**Consigne**
Dans le texte sur le test de diagnostic précoce, recopiez le passage allant de « Quels sont les » jusqu'à « riche d’enseignement ? » inclus, en substituant « résultats faussement positifs » à « faux positifs ».

Vous parlez de diagnostic précoce :
– est-ce au stade de la plainte mnésique isolée ?
Au stade MCI (mild cognitive impairement)
– est-ce en amont des signes iconographiques décelés par l’IRM cérébrale
Probablement, dans le sens où nous parvenons à identifier des patients dont les scores MMSE sont bons : sup. à 27/30. Néanmoins, il est certain que des études cliniques prospectives et complémentaires doivent être réalisées en comparant rigoureusement les dosages monoamines aux IRM.
Quels sont les « faux positifs » du test ?
Selon les derniers résultats consolidés de l’essai clinique mené sur plus de 550 échantillons-patients avec les hôpitaux de St-Eloi – Pr. Sylvain Lehmann (Montpellier), Saint-Louis – Pr. Garnier (AP-HP, Paris) et Lariboisière – Pr. Paquet et Pr. Huguon (AP-HP, Paris), le nombre de faux positifs est estimé à moins de 5%. Ces faux positifs sont des patients souffrant de démences fronto-temporales. Il ne s’agit en aucun cas de patients sains.
S’agit–il d’un prélèvement sanguin à coupler avec le bilan neuropsychologique, qui reste – pour nous spécialistes – riche d’enseignement ?
Excellente question !
Oui, ce test a pour but de valoriser, de potentialiser, l’examen neuropsychologique en augmentant considérablement la spécificité diagnostique et permettre au médecin de sécuriser plus rapidement son diagnostic final.

**Extraits d'enregistrements**
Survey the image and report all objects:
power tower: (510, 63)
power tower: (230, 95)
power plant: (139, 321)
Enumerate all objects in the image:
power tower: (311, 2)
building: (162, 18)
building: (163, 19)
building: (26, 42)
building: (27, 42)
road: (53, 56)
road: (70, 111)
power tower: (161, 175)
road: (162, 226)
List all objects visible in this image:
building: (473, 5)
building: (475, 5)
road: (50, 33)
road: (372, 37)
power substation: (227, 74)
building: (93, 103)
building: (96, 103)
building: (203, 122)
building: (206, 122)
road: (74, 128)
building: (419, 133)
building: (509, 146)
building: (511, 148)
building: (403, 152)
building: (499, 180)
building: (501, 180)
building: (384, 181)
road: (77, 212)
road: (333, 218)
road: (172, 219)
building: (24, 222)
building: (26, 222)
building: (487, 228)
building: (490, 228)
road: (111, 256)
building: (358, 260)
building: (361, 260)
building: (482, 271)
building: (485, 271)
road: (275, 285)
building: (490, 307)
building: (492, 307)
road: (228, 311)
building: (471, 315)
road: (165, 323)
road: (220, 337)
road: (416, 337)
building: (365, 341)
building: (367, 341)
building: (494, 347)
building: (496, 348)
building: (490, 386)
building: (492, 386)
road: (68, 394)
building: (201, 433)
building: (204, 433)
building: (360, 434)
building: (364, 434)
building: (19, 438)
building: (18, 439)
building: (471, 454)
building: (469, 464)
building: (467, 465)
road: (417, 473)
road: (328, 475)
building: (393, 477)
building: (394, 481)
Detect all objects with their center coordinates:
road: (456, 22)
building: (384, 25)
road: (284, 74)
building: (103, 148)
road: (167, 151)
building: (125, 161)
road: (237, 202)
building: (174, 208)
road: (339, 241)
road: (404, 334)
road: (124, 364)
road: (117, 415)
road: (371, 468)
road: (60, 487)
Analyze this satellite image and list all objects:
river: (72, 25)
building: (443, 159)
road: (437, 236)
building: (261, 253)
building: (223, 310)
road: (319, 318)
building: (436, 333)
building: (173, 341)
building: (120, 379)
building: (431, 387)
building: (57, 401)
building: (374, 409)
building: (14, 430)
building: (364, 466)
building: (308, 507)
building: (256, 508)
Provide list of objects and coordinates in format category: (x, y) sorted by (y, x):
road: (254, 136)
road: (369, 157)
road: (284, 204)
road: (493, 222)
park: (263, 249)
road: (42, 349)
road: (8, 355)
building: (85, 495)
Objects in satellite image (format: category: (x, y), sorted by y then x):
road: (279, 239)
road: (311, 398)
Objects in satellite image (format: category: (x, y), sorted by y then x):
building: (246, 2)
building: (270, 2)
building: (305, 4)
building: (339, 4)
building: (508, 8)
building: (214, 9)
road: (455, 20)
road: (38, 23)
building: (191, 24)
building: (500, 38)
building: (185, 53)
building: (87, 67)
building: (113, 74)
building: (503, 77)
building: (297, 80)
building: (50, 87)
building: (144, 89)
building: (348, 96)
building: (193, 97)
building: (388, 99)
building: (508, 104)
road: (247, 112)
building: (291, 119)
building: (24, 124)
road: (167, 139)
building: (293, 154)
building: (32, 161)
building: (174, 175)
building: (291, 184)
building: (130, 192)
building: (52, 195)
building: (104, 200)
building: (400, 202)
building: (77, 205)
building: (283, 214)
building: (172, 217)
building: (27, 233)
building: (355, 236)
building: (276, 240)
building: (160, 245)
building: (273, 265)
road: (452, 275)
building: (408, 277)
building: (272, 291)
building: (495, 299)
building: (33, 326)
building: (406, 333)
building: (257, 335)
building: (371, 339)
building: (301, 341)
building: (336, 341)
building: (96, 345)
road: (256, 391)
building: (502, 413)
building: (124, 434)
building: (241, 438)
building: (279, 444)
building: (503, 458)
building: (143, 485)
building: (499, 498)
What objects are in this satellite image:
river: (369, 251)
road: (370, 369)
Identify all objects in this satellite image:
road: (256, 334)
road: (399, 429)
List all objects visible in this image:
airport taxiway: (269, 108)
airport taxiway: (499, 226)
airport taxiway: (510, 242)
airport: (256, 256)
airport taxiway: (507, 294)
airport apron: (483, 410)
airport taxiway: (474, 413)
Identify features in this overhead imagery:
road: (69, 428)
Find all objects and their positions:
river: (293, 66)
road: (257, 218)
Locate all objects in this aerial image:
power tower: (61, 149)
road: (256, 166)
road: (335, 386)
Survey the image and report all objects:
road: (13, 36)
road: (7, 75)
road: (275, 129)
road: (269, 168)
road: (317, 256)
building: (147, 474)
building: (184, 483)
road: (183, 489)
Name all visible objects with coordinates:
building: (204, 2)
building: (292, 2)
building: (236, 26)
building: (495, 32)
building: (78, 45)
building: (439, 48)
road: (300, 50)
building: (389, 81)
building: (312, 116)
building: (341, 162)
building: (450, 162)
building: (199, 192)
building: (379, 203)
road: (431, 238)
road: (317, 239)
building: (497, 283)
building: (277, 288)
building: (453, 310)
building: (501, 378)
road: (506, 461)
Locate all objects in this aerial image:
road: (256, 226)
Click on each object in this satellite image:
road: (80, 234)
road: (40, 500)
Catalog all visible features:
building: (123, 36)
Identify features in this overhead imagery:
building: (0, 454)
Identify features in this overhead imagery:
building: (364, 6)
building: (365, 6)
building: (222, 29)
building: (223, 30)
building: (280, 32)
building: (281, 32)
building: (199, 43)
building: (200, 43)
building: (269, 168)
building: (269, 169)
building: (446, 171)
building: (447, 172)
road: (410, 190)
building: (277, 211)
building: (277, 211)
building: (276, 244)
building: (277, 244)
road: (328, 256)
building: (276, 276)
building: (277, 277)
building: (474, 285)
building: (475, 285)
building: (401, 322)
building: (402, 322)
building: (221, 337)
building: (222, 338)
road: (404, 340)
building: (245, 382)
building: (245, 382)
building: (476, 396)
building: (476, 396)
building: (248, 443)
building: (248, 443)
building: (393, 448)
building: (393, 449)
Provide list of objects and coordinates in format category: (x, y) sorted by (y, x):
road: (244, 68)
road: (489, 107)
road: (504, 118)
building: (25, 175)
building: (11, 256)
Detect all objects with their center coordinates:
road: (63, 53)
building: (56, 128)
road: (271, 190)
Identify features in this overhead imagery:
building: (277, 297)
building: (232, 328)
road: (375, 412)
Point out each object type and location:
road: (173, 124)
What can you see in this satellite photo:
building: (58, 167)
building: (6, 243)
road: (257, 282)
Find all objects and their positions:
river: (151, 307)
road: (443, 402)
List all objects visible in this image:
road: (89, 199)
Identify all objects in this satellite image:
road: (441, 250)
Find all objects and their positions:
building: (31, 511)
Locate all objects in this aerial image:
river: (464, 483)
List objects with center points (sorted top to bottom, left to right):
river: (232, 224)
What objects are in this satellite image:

**Réponse rédigée**
Quels sont les « résultats faussement positifs » du test ?
Selon les derniers résultats consolidés de l’essai clinique mené sur plus de 550 échantillons-patients avec les hôpitaux de St-Eloi – Pr. Sylvain Lehmann (Montpellier), Saint-Louis – Pr. Garnier (AP-HP, Paris) et Lariboisière – Pr. Paquet et Pr. Huguon (AP-HP, Paris), le nombre de résultats faussement positifs est estimé à moins de 5%. Ces résultats faussement positifs sont des patients souffrant de démences fronto-temporales. Il ne s’agit en aucun cas de patients sains.
S’agit–il d’un prélèvement sanguin à coupler avec le bilan neuropsychologique, qui reste – pour nous spécialistes – riche d’enseignement ?